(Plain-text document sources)
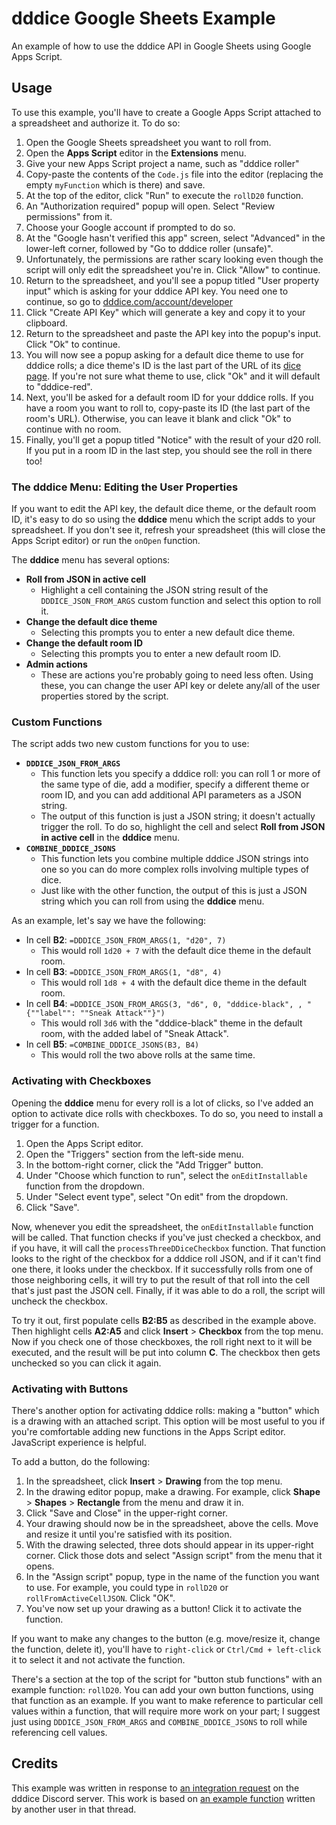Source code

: # dddice Google Sheets Example

An example of how to use the dddice API in Google Sheets using Google Apps Script.

## Usage

To use this example, you'll have to create a Google Apps Script attached to a spreadsheet and authorize it. To do so:

1. Open the Google Sheets spreadsheet you want to roll from.
2. Open the **Apps Script** editor in the **Extensions** menu.
3. Give your new Apps Script project a name, such as "dddice roller"
4. Copy-paste the contents of the `Code.js` file into the editor (replacing the empty `myFunction` which is there) and save.
5. At the top of the editor, click "Run" to execute the `rollD20` function.
6. An "Authorization required" popup will open. Select "Review permissions" from it.
7. Choose your Google account if prompted to do so.
8. At the "Google hasn't verified this app" screen, select "Advanced" in the lower-left corner, followed by "Go to dddice roller (unsafe)".
9. Unfortunately, the permissions are rather scary looking even though the script will only edit the spreadsheet you're in. Click "Allow" to continue.
10. Return to the spreadsheet, and you'll see a popup titled "User property input" which is asking for your dddice API key. You need one to continue, so go to [dddice.com/account/developer](https://dddice.com/account/developer)
11. Click "Create API Key" which will generate a key and copy it to your clipboard.
12. Return to the spreadsheet and paste the API key into the popup's input. Click "Ok" to continue.
13. You will now see a popup asking for a default dice theme to use for dddice rolls; a dice theme's ID is the last part of the URL of its [dice page](https://dddice.com/dice). If you're not sure what theme to use, click "Ok" and it will default to "dddice-red". 
14. Next, you'll be asked for a default room ID for your dddice rolls. If you have a room you want to roll to, copy-paste its ID (the last part of the room's URL). Otherwise, you can leave it blank and click "Ok" to continue with no room.
15. Finally, you'll get a popup titled "Notice" with the result of your d20 roll. If you put in a room ID in the last step, you should see the roll in there too!

### The dddice Menu: Editing the User Properties

If you want to edit the API key, the default dice theme, or the default room ID, it's easy to do so using the **dddice** menu which the script adds to your spreadsheet. If you don't see it, refresh your spreadsheet (this will close the Apps Script editor) or run the `onOpen` function.

The **dddice** menu has several options:

- **Roll from JSON in active cell**
  - Highlight a cell containing the JSON string result of the `DDDICE_JSON_FROM_ARGS` custom function and select this option to roll it.
- **Change the default dice theme**
  - Selecting this prompts you to enter a new default dice theme.
- **Change the default room ID**
  - Selecting this prompts you to enter a new default room ID.
- **Admin actions**
  - These are actions you're probably going to need less often. Using these, you can change the user API key or delete any/all of the user properties stored by the script.

### Custom Functions

The script adds two new custom functions for you to use:

- **`DDDICE_JSON_FROM_ARGS`**
  - This function lets you specify a dddice roll: you can roll 1 or more of the same type of die, add a modifier, specify a different theme or room ID, and you can add additional API parameters as a JSON string.
  - The output of this function is just a JSON string; it doesn't actually trigger the roll. To do so, highlight the cell and select **Roll from JSON in active cell** in the **dddice** menu.
- **`COMBINE_DDDICE_JSONS`**
  - This function lets you combine multiple dddice JSON strings into one so you can do more complex rolls involving multiple types of dice.
  - Just like with the other function, the output of this is just a JSON string which you can roll from using the **dddice** menu.

As an example, let's say we have the following:

- In cell **B2**: `=DDDICE_JSON_FROM_ARGS(1, "d20", 7)`
  - This would roll `1d20 + 7` with the default dice theme in the default room.
- In cell **B3**: `=DDDICE_JSON_FROM_ARGS(1, "d8", 4)`
  - This would roll `1d8 + 4` with the default dice theme in the default room.
- In cell **B4**: `=DDDICE_JSON_FROM_ARGS(3, "d6", 0, "dddice-black", , "{""label"": ""Sneak Attack""}")`
  - This would roll `3d6` with the "dddice-black" theme in the default room, with the added label of "Sneak Attack".
- In cell **B5**: `=COMBINE_DDDICE_JSONS(B3, B4)`
  - This would roll the two above rolls at the same time.

### Activating with Checkboxes

Opening the **dddice** menu for every roll is a lot of clicks, so I've added an option to activate dice rolls with checkboxes. To do so, you need to install a trigger for a function.

1. Open the Apps Script editor.
2. Open the "Triggers" section from the left-side menu.
3. In the bottom-right corner, click the "Add Trigger" button.
4. Under "Choose which function to run", select the `onEditInstallable` function from the dropdown.
5. Under "Select event type", select "On edit" from the dropdown.
6. Click "Save".

Now, whenever you edit the spreadsheet, the `onEditInstallable` function will be called. That function checks if you've just checked a checkbox, and if you have, it will call the `processThreeDDiceCheckbox` function. That function looks to the right of the checkbox for a dddice roll JSON, and if it can't find one there, it looks under the checkbox. If it successfully rolls from one of those neighboring cells, it will try to put the result of that roll into the cell that's just past the JSON cell. Finally, if it was able to do a roll, the script will uncheck the checkbox.

To try it out, first populate cells **B2:B5** as described in the example above. Then highlight cells **A2:A5** and click **Insert** > **Checkbox** from the top menu. Now if you check one of those checkboxes, the roll right next to it will be executed, and the result will be put into column **C**. The checkbox then gets unchecked so you can click it again.

### Activating with Buttons

There's another option for activating dddice rolls: making a "button" which is a drawing with an attached script. This option will be most useful to you if you're comfortable adding new functions in the Apps Script editor. JavaScript experience is helpful.

To add a button, do the following:

1. In the spreadsheet, click **Insert** > **Drawing** from the top menu.
2. In the drawing editor popup, make a drawing. For example, click **Shape** > **Shapes** > **Rectangle** from the menu and draw it in.
3. Click "Save and Close" in the upper-right corner.
4. Your drawing should now be in the spreadsheet, above the cells. Move and resize it until you're satisfied with its position.
5. With the drawing selected, three dots should appear in its upper-right corner. Click those dots and select "Assign script" from the menu that it opens.
6. In the "Assign script" popup, type in the name of the function you want to use. For example, you could type in `rollD20` or `rollFromActiveCellJSON`. Click "OK".
7. You've now set up your drawing as a button! Click it to activate the function.

If you want to make any changes to the button (e.g. move/resize it, change the function, delete it), you'll have to `right-click` or `Ctrl/Cmd + left-click` it to select it and not activate the function.

There's a section at the top of the script for "button stub functions" with an example function: `rollD20`. You can add your own button functions, using that function as an example. If you want to make reference to particular cell values within a function, that will require more work on your part; I suggest just using `DDDICE_JSON_FROM_ARGS` and `COMBINE_DDDICE_JSONS` to roll while referencing cell values.

## Credits

This example was written in response to [an integration request](https://discord.com/channels/905202772482359327/1074475474916474950/1074475474916474950) on the dddice Discord server. This work is based on [an example function](https://discord.com/channels/905202772482359327/1074475474916474950/1100183389228761228) written by another user in that thread.
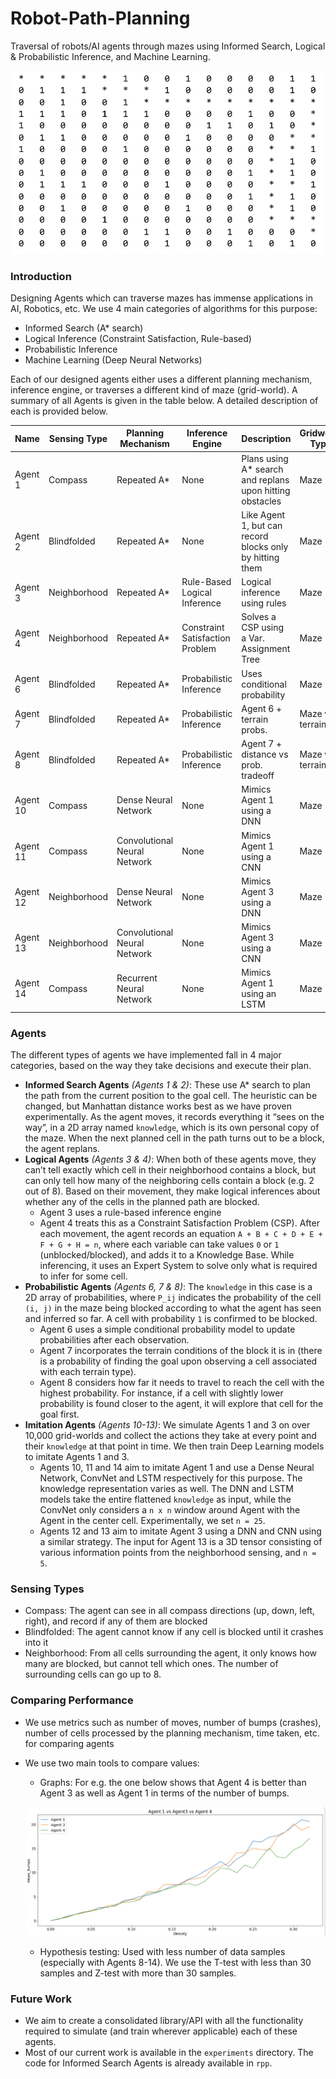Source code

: # Robot-Path-Planning
Traversal of robots/AI agents through mazes using Informed Search, Logical & Probabilistic Inference, and Machine Learning.

<img src="images/sample_traversal_rpp.png" alt="SampleTraversal.png" width="550"/>

### Introduction

Designing Agents which can traverse mazes has immense applications in AI, Robotics, etc. We use 4 main categories of algorithms for this purpose:

- Informed Search (A* search)
- Logical Inference (Constraint Satisfaction, Rule-based)
- Probabilistic Inference
- Machine Learning (Deep Neural Networks)

Each of our designed agents either uses a different planning mechanism, inference engine, or traverses a different kind of maze (grid-world). A summary of all Agents is given in the table below. A detailed description of each is provided below.

| Name | Sensing Type | Planning Mechanism | Inference Engine | Description | Gridworld Type |
| --- | --- | --- | --- | --- | --- |
| Agent 1 | Compass | Repeated A* | None | Plans using A* search and replans upon hitting obstacles | Maze |
| Agent 2 | Blindfolded | Repeated A* | None | Like Agent 1, but can record blocks only by hitting them | Maze |
| Agent 3 | Neighborhood | Repeated A* | Rule-Based Logical Inference | Logical inference using rules  | Maze |
| Agent 4 | Neighborhood | Repeated A* | Constraint Satisfaction Problem | Solves a CSP using a Var. Assignment Tree | Maze |
| Agent 6 | Blindfolded | Repeated A* | Probabilistic Inference | Uses conditional probability | Maze |
| Agent 7 | Blindfolded | Repeated A* | Probabilistic Inference | Agent 6 + terrain probs. | Maze with terrains |
| Agent 8 | Blindfolded | Repeated A* | Probabilistic Inference | Agent 7 + distance vs prob. tradeoff | Maze with terrains |
| Agent 10 | Compass | Dense Neural Network | None | Mimics Agent 1 using a DNN | Maze |
| Agent 11 | Compass | Convolutional Neural Network | None | Mimics Agent 1 using a CNN | Maze |
| Agent 12 | Neighborhood | Dense Neural Network | None | Mimics Agent 3 using a DNN | Maze |
| Agent 13 | Neighborhood | Convolutional Neural Network | None | Mimics Agent 3 using a CNN | Maze |
| Agent 14 | Compass | Recurrent Neural Network | None | Mimics Agent 1 using an LSTM | Maze |

### Agents

The different types of agents we have implemented fall in 4 major categories, based on the way they take decisions and execute their plan.

- **Informed Search Agents** *(Agents 1 & 2)*: These use A* search to plan the path from the current position to the goal cell. The heuristic can be changed, but Manhattan distance works best as we have proven experimentally. As the agent moves, it records everything it “sees on the way”, in a 2D array named `knowledge`, which is its own personal copy of the maze. When the next planned cell in the path turns out to be a block, the agent replans.
- **Logical Agents** *(Agents 3 & 4)*: When both of these agents move, they can’t tell exactly which cell in their neighborhood contains a block, but can only tell how many of the neighboring cells contain a block (e.g. 2 out of 8). Based on their movement, they make logical inferences about whether any of the cells in the planned path are blocked.
    - Agent 3 uses a rule-based inference engine
    - Agent 4 treats this as a Constraint Satisfaction Problem (CSP). After each movement, the agent records an equation `A + B + C + D + E + F + G + H = n`, where each variable can take values `0` or `1` (unblocked/blocked), and adds it to a Knowledge Base. While inferencing, it uses an Expert System to solve only what is required to infer for some cell.
- **Probabilistic Agents** *(Agents 6, 7 & 8)*: The `knowledge` in this case is a 2D array of probabilities, where `P_ij` indicates the probability of the cell `(i, j)` in the maze being blocked according to what the agent has seen and inferred so far. A cell with probability `1` is confirmed to be blocked.
    - Agent 6 uses a simple conditional probability model to update probabilities after each observation.
    - Agent 7 incorporates the terrain conditions of the block it is in (there is a probability of finding the goal upon observing a cell associated with each terrain type).
    - Agent 8 considers how far it needs to travel to reach the cell with the highest probability. For instance, if a cell with slightly lower probability is found closer to the agent, it will explore that cell for the goal first.
- **Imitation Agents** *(Agents 10-13)*: We simulate Agents 1 and 3 on over 10,000 grid-worlds and collect the actions they take at every point and their `knowledge` at that point in time. We then train Deep Learning models to imitate Agents 1 and 3.
    - Agents 10, 11 and 14 aim to imitate Agent 1 and use a Dense Neural Network, ConvNet and LSTM respectively for this purpose. The knowledge representation varies as well. The DNN and LSTM models take the entire flattened `knowledge` as input, while the ConvNet only considers a `n x n` window around Agent with the Agent in the center cell. Experimentally, we set `n = 25`.
    - Agents 12 and 13 aim to imitate Agent 3 using a DNN and CNN using a similar strategy. The input for Agent 13 is a 3D tensor consisting of various information points from the neighborhood sensing, and `n = 5`.

### Sensing Types

- Compass:  The agent can see in all compass directions (up, down, left, right), and record if any of them are blocked
- Blindfolded: The agent cannot know if any cell is blocked until it crashes into it
- Neighborhood: From all cells surrounding the agent, it only knows how many are blocked, but cannot tell which ones. The number of surrounding cells can go up to 8.

### Comparing Performance

- We use metrics such as number of moves, number of bumps (crashes), number of cells processed by the planning mechanism, time taken, etc. for comparing agents
- We use two main tools to compare values:
    - Graphs: For e.g. the one below shows that Agent 4 is better than Agent 3 as well as Agent 1 in terms of the number of bumps.
    
    ![1v3v4_bumps.png](images/1v3v4_bumps.png)
    
    - Hypothesis testing: Used with less number of data samples (especially with Agents 8-14). We use the T-test with less than 30 samples and Z-test with more than 30 samples.

### Future Work

- We aim to create a consolidated library/API with all the functionality required to simulate (and train wherever applicable) each of these agents.
- Most of our current work is available in the `experiments` directory. The code for Informed Search Agents is already available in `rpp`.
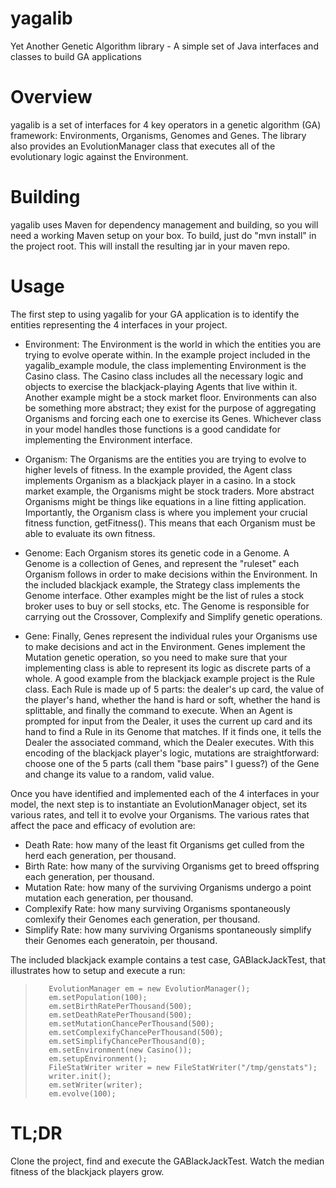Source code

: yagalib
=======

Yet Another Genetic Algorithm library - A simple set of Java interfaces and classes to build GA applications

Overview
========

yagalib is a set of interfaces for 4 key operators in a genetic algorithm (GA) framework: Environments, Organisms,
Genomes and Genes.  The library also provides an EvolutionManager class that executes all of the evolutionary
logic against the Environment.

Building
========

yagalib uses Maven for dependency management and building, so you will need a working Maven setup on your box.  To
build, just do "mvn install" in the project root.  This will install the resulting jar in your maven repo.

Usage
=====

The first step to using yagalib for your GA application is to identify the entities representing the 4 interfaces in
your project.

- Environment: The Environment is the world in which the entities you are trying to evolve operate within.  In the
example project included in the yagalib_example module, the class implementing Environment is the Casino class.  The
Casino class includes all the necessary logic and objects to exercise the blackjack-playing Agents that live within
it.  Another example might be a stock market floor.  Environments can also be something more abstract; they exist
for the purpose of aggregating Organisms and forcing each one to exercise its Genes.  Whichever class in your model
handles those functions is a good candidate for implementing the Environment interface.

- Organism: The Organisms are the entities you are trying to evolve to higher levels of fitness.  In the example
provided, the Agent class implements Organism as a blackjack player in a casino.  In a stock market example, the
Organisms might be stock traders.  More abstract Organisms might be things like equations in a line fitting application.
Importantly, the Organism class is where you implement your crucial fitness function, getFitness().  This means that
each Organism must be able to evaluate its own fitness.

- Genome: Each Organism stores its genetic code in a Genome.  A Genome is a collection of Genes, and represent the
"ruleset" each Organism follows in order to make decisions within the Environment.  In the included blackjack example,
the Strategy class implements the Genome interface.  Other examples might be the list of rules a stock broker uses
to buy or sell stocks, etc.  The Genome is responsible for carrying out the Crossover, Complexify and Simplify
genetic operations.

- Gene: Finally, Genes represent the individual rules your Organisms use to make decisions and act in the Environment.
Genes implement the Mutation genetic operation, so you need to make sure that your implementing class is able to
represent its logic as discrete parts of a whole.  A good example from the blackjack example project is the Rule class.
Each Rule is made up of 5 parts: the dealer's up card, the value of the player's hand, whether the hand is hard or soft,
whether the hand is splittable, and finally the command to execute.  When an Agent is prompted for input from the
Dealer, it uses the current up card and its hand to find a Rule in its Genome that matches.  If it finds one, it tells
the Dealer the associated command, which the Dealer executes.  With this encoding of the blackjack player's logic,
mutations are straightforward: choose one of the 5 parts (call them "base pairs" I guess?) of the Gene and change its
value to a random, valid value.

Once you have identified and implemented each of the 4 interfaces in your model, the next step is to instantiate an
EvolutionManager object, set its various rates, and tell it to evolve your Organisms.  The various rates that affect
the pace and efficacy of evolution are:

- Death Rate: how many of the least fit Organisms get culled from the herd each generation, per thousand.
- Birth Rate: how many of the surviving Organisms get to breed offspring each generation, per thousand.
- Mutation Rate: how many of the surviving Organisms undergo a point mutation each generation, per thousand.
- Complexify Rate: how many surviving Organisms spontaneously comlexify their Genomes each generation, per thousand.
- Simplify Rate: how many surviving Organisms spontaneously simplify their Genomes each generatoin, per thousand.

The included blackjack example contains a test case, GABlackJackTest, that illustrates how to setup and execute a run:

>        EvolutionManager em = new EvolutionManager();
>        em.setPopulation(100);
>        em.setBirthRatePerThousand(500);
>        em.setDeathRatePerThousand(500);
>        em.setMutationChancePerThousand(500);
>        em.setComplexifyChancePerThousand(500);
>        em.setSimplifyChancePerThousand(0);
>        em.setEnvironment(new Casino());
>        em.setupEnvironment();
>        FileStatWriter writer = new FileStatWriter("/tmp/genstats");
>        writer.init();
>        em.setWriter(writer);
>        em.evolve(100);

TL;DR
=====

Clone the project, find and execute the GABlackJackTest.  Watch the median fitness of the blackjack players grow.
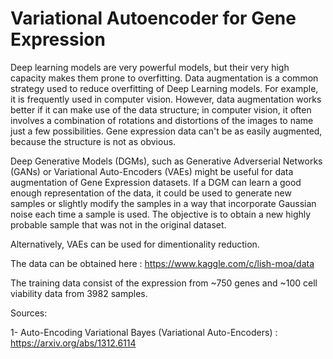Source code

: # Variational Autoencoder for Gene Expression

Deep learning models are very powerful models, but their very high capacity makes them prone to overfitting. Data 
augmentation is a common strategy used to reduce overfitting of Deep Learning models. For example, it is frequently 
used in computer vision. However, data augmentation works better if it can make use of the data structure; in computer 
vision, it often involves a combination of rotations and distortions of the images to name just a few possibilities. 
Gene expression data can't be as easily augmented, because the structure is not as obvious. 

Deep Generative Models (DGMs), such as Generative Adverserial Networks (GANs) or Variational Auto-Encoders (VAEs) might 
be useful for data augmentation of Gene Expression datasets. If a DGM can learn a good enough representation of the 
data, it could be used to generate new samples or slightly modify the samples in a way that incorporate Gaussian noise 
each time a sample is used. The objective is to obtain a new highly probable sample that was not in the original dataset.

Alternatively, VAEs can be used for dimentionality reduction.

The data can be obtained here : https://www.kaggle.com/c/lish-moa/data

The training data consist of the expression from ~750 genes and ~100 cell viability data from 3982 samples. 

Sources:

1- Auto-Encoding Variational Bayes (Variational Auto-Encoders) : https://arxiv.org/abs/1312.6114
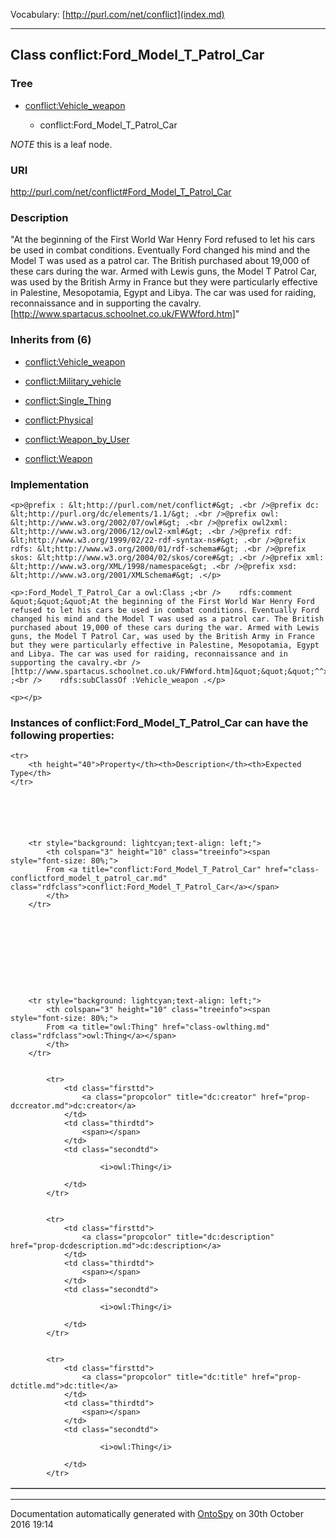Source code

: Vocabulary: [http://purl.com/net/conflict](index.md) 



---	
	




    


## Class conflict:Ford_Model_T_Patrol_Car


### Tree


* [conflict:Vehicle_weapon](class-conflictvehicle_weapon.md)

    * conflict:Ford_Model_T_Patrol_Car





*NOTE* this is a leaf node.


### URI
http://purl.com/net/conflict#Ford_Model_T_Patrol_Car

### Description
&quot;At the beginning of the First World War Henry Ford refused to let his cars be used in combat conditions. Eventually Ford changed his mind and the Model T was used as a patrol car. The British purchased about 19,000 of these cars during the war. Armed with Lewis guns, the Model T Patrol Car, was used by the British Army in France but they were particularly effective in Palestine, Mesopotamia, Egypt and Libya. The car was used for raiding, reconnaissance and in supporting the cavalry.
[http://www.spartacus.schoolnet.co.uk/FWWford.htm]&quot;



### Inherits from (6)

- [conflict:Vehicle_weapon](class-conflictvehicle_weapon.md)

- [conflict:Military_vehicle](class-conflictmilitary_vehicle.md)

- [conflict:Single_Thing](class-conflictsingle_thing.md)

- [conflict:Physical](class-conflictphysical.md)

- [conflict:Weapon_by_User](class-conflictweapon_by_user.md)

- [conflict:Weapon](class-conflictweapon.md)





### Implementation
```
<p>@prefix : &lt;http://purl.com/net/conflict#&gt; .<br />@prefix dc: &lt;http://purl.org/dc/elements/1.1/&gt; .<br />@prefix owl: &lt;http://www.w3.org/2002/07/owl#&gt; .<br />@prefix owl2xml: &lt;http://www.w3.org/2006/12/owl2-xml#&gt; .<br />@prefix rdf: &lt;http://www.w3.org/1999/02/22-rdf-syntax-ns#&gt; .<br />@prefix rdfs: &lt;http://www.w3.org/2000/01/rdf-schema#&gt; .<br />@prefix skos: &lt;http://www.w3.org/2004/02/skos/core#&gt; .<br />@prefix xml: &lt;http://www.w3.org/XML/1998/namespace&gt; .<br />@prefix xsd: &lt;http://www.w3.org/2001/XMLSchema#&gt; .</p>

<p>:Ford_Model_T_Patrol_Car a owl:Class ;<br />    rdfs:comment &quot;&quot;&quot;At the beginning of the First World War Henry Ford refused to let his cars be used in combat conditions. Eventually Ford changed his mind and the Model T was used as a patrol car. The British purchased about 19,000 of these cars during the war. Armed with Lewis guns, the Model T Patrol Car, was used by the British Army in France but they were particularly effective in Palestine, Mesopotamia, Egypt and Libya. The car was used for raiding, reconnaissance and in supporting the cavalry.<br />[http://www.spartacus.schoolnet.co.uk/FWWford.htm]&quot;&quot;&quot;^^xsd:string ;<br />    rdfs:subClassOf :Vehicle_weapon .</p>

<p></p>
```




### Instances of conflict:Ford_Model_T_Patrol_Car can have the following properties:

<table border="1" cellspacing="3" cellpadding="5" class="classproperties table-hover ">

    <tr>
        <th height="40">Property</th><th>Description</th><th>Expected Type</th>
    </tr>

          

        
            
        
        <tr style="background: lightcyan;text-align: left;">
            <th colspan="3" height="10" class="treeinfo"><span style="font-size: 80%;">
            From <a title="conflict:Ford_Model_T_Patrol_Car" href="class-conflictford_model_t_patrol_car.md" class="rdfclass">conflict:Ford_Model_T_Patrol_Car</a></span>
            </th>
        </tr>       

            

        

          

        
            
        
        <tr style="background: lightcyan;text-align: left;">
            <th colspan="3" height="10" class="treeinfo"><span style="font-size: 80%;">
            From <a title="owl:Thing" href="class-owlthing.md" class="rdfclass">owl:Thing</a></span>
            </th>
        </tr>       

            
            <tr>
                <td class="firsttd">
                    <a class="propcolor" title="dc:creator" href="prop-dccreator.md">dc:creator</a>         
                </td>
                <td class="thirdtd">
                    <span></span>
                </td>
                <td class="secondtd">
                    
                        <i>owl:Thing</i>
                    
                </td>
            </tr>

            
            <tr>
                <td class="firsttd">
                    <a class="propcolor" title="dc:description" href="prop-dcdescription.md">dc:description</a>         
                </td>
                <td class="thirdtd">
                    <span></span>
                </td>
                <td class="secondtd">
                    
                        <i>owl:Thing</i>
                    
                </td>
            </tr>

            
            <tr>
                <td class="firsttd">
                    <a class="propcolor" title="dc:title" href="prop-dctitle.md">dc:title</a>         
                </td>
                <td class="thirdtd">
                    <span></span>
                </td>
                <td class="secondtd">
                    
                        <i>owl:Thing</i>
                    
                </td>
            </tr>

            

        

    

</table>













---

Documentation automatically generated with [OntoSpy](http://ontospy.readthedocs.org/ "Open") on 30th October 2016 19:14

| WHAT YOU ARE ASKED TO DO |
Write back word for word every line in the entries above from the one with "- Simplify Rate: how" to the one with "Gene expression data can't", ends included, and none of the pictures.

| OUTPUT BELOW |
- Simplify Rate: how many surviving Organisms spontaneously simplify their Genomes each generatoin, per thousand.

The included blackjack example contains a test case, GABlackJackTest, that illustrates how to setup and execute a run:

>        EvolutionManager em = new EvolutionManager();
>        em.setPopulation(100);
>        em.setBirthRatePerThousand(500);
>        em.setDeathRatePerThousand(500);
>        em.setMutationChancePerThousand(500);
>        em.setComplexifyChancePerThousand(500);
>        em.setSimplifyChancePerThousand(0);
>        em.setEnvironment(new Casino());
>        em.setupEnvironment();
>        FileStatWriter writer = new FileStatWriter("/tmp/genstats");
>        writer.init();
>        em.setWriter(writer);
>        em.evolve(100);

TL;DR
=====

Clone the project, find and execute the GABlackJackTest.  Watch the median fitness of the blackjack players grow.
Source code

: # Variational Autoencoder for Gene Expression

Deep learning models are very powerful models, but their very high capacity makes them prone to overfitting. Data 
augmentation is a common strategy used to reduce overfitting of Deep Learning models. For example, it is frequently 
used in computer vision. However, data augmentation works better if it can make use of the data structure; in computer 
vision, it often involves a combination of rotations and distortions of the images to name just a few possibilities. 
Gene expression data can't be as easily augmented, because the structure is not as obvious. 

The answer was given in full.